SOURCE DOCUMENT —
((

- Born: 1975 (age 50–51) Birmingham, England
- Education: Rose Bruford College
- Occupation: Actress
- Years active: 1987–present
- Known for: Casualty
- Children: Lola Blue

= Zita Sattar =

English actress (born 1975)

Zita Sattar (born 1975) is an English television, theatre, and film actress from Birmingham.

==Early life==

Sattar is of mixed descent, her mother being British and her father Pakistani. At the age of eleven, as a young amateur actress, Sattar was one of the founding members of Birmingham's Central Junior Television Workshop. She then attended the Rose Bruford College of Theatre & Performance in London.

==Career==
Sattar is best known for playing Anna Paul in Casualty from 2001 to 2003. She has also had roles in The Bill, Gimme Gimme Gimme, According to Bex, Dalziel and Pascoe, Doctors, and Flowers.

Her theatre roles include: Top Girls, Clubbed Out, Let's Go to the Fair, Hansel and Gretel, One Night, D'yer Eat with your Fingers, and Romeo and Juliet. She also played the role of Meenah Khan in the original cast of East is East by Ayub Khan-Din. It was produced by the Tamasha Theatre Company at the Royal Court Theatre, London, in 1996. Although she did not reprise the role in the film version of the play (1999), she did appear as new character Neelam Haqq in the sequel West Is West (2010).
She has starred in the following low-budget films: The Final Curtain, Esther Kahn, Janice Beard 45wpm, and Large.

==Personal life==
As of 2007, Sattar's partner was director Declan O'Dwyer, with whom she has one daughter, actress Lola Blue.

))

DATA EXTRACT —
((

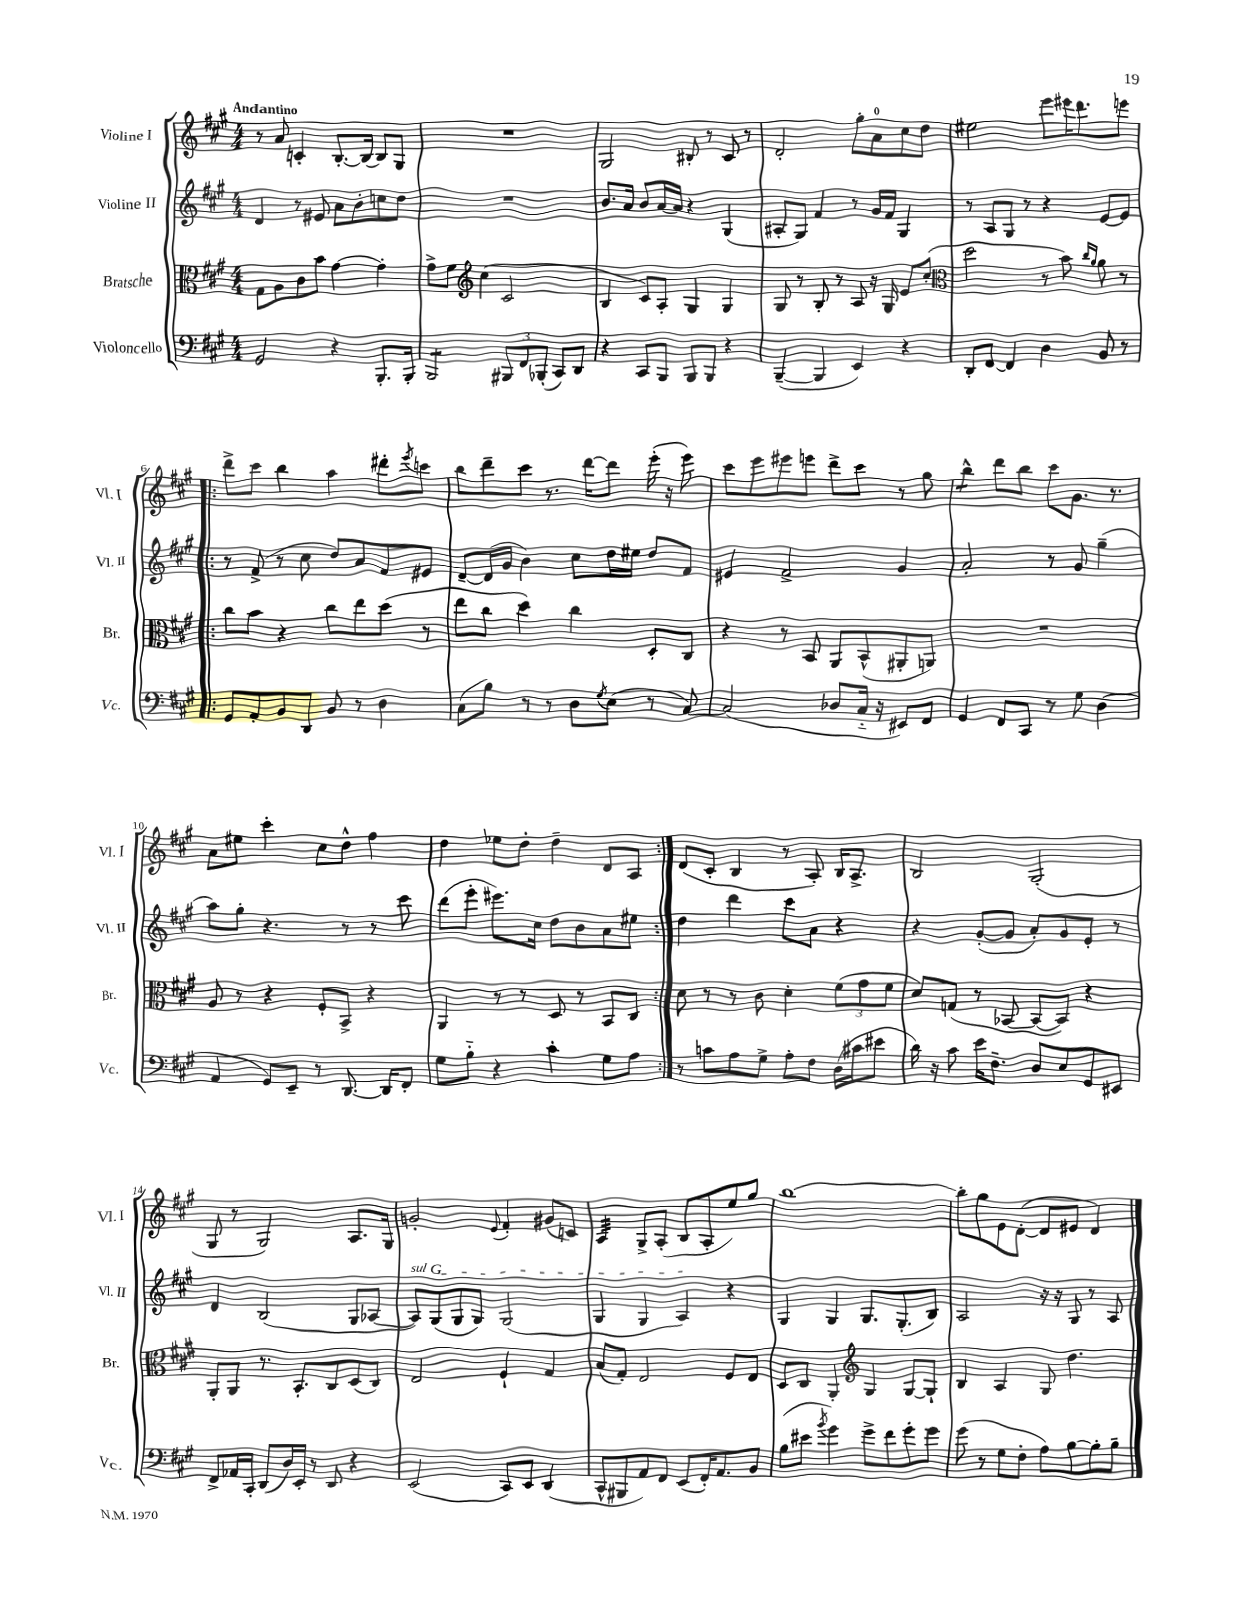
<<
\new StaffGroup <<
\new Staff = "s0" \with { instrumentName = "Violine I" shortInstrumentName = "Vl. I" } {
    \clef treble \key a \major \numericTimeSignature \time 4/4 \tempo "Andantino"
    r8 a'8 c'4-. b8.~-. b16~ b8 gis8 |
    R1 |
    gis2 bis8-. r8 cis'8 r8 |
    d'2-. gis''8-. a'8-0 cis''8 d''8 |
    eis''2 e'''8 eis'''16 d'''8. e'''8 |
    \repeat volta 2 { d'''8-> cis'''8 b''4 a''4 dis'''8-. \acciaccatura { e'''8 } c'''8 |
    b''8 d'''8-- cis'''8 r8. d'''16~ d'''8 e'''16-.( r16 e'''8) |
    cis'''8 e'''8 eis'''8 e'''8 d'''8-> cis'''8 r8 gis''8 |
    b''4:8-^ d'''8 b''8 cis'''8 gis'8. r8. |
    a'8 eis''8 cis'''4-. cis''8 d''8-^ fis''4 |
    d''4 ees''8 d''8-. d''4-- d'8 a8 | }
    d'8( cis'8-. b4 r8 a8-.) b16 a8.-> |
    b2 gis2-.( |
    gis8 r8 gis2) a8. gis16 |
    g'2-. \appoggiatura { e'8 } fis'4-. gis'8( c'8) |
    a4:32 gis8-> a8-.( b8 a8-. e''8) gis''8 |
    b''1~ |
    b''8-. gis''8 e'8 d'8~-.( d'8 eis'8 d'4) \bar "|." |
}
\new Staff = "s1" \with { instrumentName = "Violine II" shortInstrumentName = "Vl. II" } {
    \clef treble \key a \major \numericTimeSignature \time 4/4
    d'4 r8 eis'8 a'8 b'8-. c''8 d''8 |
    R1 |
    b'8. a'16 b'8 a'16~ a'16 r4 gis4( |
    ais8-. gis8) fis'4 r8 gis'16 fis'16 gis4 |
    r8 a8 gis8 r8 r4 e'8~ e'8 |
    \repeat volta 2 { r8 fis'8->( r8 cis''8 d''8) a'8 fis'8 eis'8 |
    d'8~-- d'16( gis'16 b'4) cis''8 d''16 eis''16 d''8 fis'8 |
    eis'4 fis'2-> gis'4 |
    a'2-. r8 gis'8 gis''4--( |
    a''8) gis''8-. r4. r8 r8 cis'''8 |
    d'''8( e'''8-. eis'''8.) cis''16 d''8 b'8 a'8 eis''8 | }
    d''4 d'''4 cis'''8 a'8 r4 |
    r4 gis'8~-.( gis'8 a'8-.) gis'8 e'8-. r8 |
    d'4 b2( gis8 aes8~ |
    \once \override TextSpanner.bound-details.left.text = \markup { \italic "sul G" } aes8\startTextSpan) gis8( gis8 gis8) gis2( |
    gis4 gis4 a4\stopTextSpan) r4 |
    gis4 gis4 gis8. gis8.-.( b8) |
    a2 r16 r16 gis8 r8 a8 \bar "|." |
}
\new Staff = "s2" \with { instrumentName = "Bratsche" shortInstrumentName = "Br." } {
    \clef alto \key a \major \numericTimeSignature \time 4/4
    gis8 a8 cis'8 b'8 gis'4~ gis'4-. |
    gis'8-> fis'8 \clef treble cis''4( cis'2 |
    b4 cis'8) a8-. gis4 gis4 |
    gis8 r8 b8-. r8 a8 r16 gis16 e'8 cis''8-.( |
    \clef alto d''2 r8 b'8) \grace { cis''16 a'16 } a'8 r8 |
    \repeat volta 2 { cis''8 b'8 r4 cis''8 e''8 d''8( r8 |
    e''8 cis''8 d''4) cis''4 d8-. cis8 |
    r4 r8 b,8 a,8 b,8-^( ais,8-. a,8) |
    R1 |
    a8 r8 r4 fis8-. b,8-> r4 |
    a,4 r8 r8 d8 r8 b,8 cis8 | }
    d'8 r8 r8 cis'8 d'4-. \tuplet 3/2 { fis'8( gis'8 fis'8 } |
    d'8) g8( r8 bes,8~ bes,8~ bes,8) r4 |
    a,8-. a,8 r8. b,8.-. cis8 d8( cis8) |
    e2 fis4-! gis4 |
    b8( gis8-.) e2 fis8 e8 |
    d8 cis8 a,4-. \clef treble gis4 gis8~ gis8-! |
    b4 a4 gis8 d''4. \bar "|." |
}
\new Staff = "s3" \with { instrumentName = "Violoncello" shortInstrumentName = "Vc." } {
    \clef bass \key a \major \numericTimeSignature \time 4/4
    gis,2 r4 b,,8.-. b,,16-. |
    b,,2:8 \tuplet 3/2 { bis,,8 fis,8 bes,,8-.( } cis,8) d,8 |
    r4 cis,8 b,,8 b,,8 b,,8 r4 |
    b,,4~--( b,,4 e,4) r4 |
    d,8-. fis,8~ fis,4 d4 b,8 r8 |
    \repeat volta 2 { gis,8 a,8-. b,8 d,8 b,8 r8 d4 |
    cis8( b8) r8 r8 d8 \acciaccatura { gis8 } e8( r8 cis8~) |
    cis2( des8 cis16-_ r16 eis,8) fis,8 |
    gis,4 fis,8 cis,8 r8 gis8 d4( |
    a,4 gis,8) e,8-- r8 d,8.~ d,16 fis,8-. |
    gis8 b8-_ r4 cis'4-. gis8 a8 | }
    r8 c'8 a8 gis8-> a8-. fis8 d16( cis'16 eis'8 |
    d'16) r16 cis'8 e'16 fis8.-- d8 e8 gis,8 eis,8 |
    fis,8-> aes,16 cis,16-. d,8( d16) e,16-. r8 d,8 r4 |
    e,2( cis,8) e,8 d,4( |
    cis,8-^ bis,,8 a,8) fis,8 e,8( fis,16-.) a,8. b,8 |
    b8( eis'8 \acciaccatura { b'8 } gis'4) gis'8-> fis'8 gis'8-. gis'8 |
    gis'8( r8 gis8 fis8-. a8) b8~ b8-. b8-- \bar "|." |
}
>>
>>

))

PROBLEM SET —
1. Please quote the Zita Sattar biography word for word, everything from "Her theatre roles" down to "Is West (2010).".
2. Answer these questions from the Zita Sattar biography:
(a) Which college in London did Sattar attend?
(b) Which character did she play in Casualty, and in which years?
(c) What character did she play in West Is West?
The records aren't needed for anything here.

ANSWERS IN ORDER —
1.
Her theatre roles include: Top Girls, Clubbed Out, Let's Go to the Fair, Hansel and Gretel, One Night, D'yer Eat with your Fingers, and Romeo and Juliet. She also played the role of Meenah Khan in the original cast of East is East by Ayub Khan-Din. It was produced by the Tamasha Theatre Company at the Royal Court Theatre, London, in 1996. Although she did not reprise the role in the film version of the play (1999), she did appear as new character Neelam Haqq in the sequel West Is West (2010).

2.
(a) The Rose Bruford College of Theatre & Performance
(b) Anna Paul, from 2001 to 2003
(c) Neelam Haqq